If you would like one more suggestion from me, here it is. Get on with your story and get it finished. Then put it away for a while ...months, if you can. When you go back to it with fresh eyes, you will find it easier to discard stuff that doesn't need to be there. You will also find your own attention dragging at the draggy bits, and you'll feel refreshed, not regretful, when you dump them. I cannot overemphasize how important this period of distance can be. If you try too hard to get it perfect, right after you've written it, you'll end up just tinkering with words. You need perspective, and you won't get it without distance. Sometimes huge swaths of prose need to go, but you won't see this till you've had a break. Once you get your story finished, the emphasis may change anyway. I'd say keep going and worry about 'fixing' this part of the story later.
Yes, thanks again. I finished it in Feb. Polished it in March. It has been left a little now. I was starting to plan my next when after missing the long list of the CWA, that I started the swap and got back into it. I will do a little more tinkering while we're swapping and then I'll leave it a little longer before I submit again. I understand what you're saying. Ta.

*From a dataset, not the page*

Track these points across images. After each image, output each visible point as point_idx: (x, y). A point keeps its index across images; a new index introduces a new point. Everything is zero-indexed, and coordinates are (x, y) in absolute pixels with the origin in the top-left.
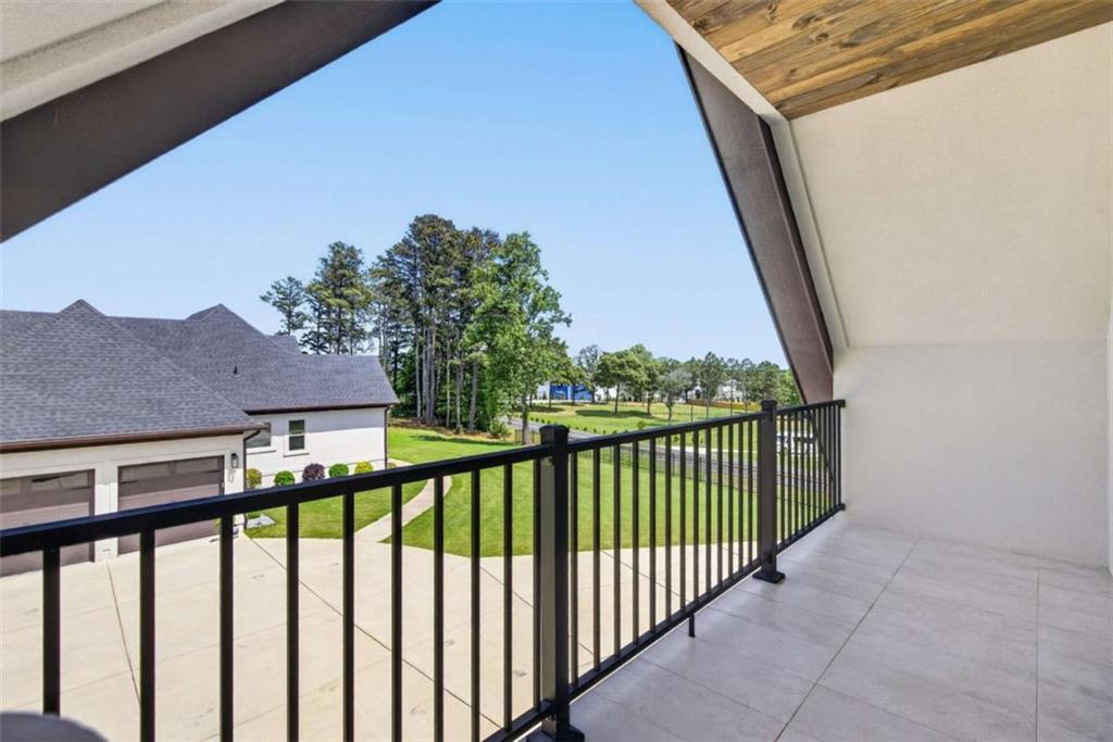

I understand you're grievance. For me I'm very likened to using dialogues to tell the story. It's for me a very out of body experience and you get unique opportunities to characterize people through their speech patterns. Which is something I highly value. But that comes from my background as a comic book lover. Having a story be told with little dialogue takes skill but isn't hard to do. It all comes down to pacing imo
Well @DeathandGrim, at the start of the thread I referred to people not having the patience to read a slow-burn story in this fast food world. While comic books were one of the inspirations for pop art - surely they are the epitome of fast food with respect to literature? I’ll confess to having not read a comic book for years, but aren’t they as much about the artwork as the dialogue? And in a book, the narrative replaces the artwork. So, I’m going to disagree with your assertion that a (good) story with little dialogue takes skill but isn’t hard to do. My story is an out of body experience, hopefully in reading as much as it was to write, in that it is getting into the mind of an obsessive and conceited character who hides his contempt for others. There is plenty of dialogue when the main detective is involved. I reveal the character of the detective and the dynamics between the two mainly through dialogue. Pacing does appear to be my problem – for some of the people who have read it. However, generally I would expect to be able to tell a story faster through narrative than dialogue – so I suggest that dialogue can be as heavy going as narrative. Having said that – I have added dialogue. Perhaps I had originally fallen into the 1st person trap of too much introspection.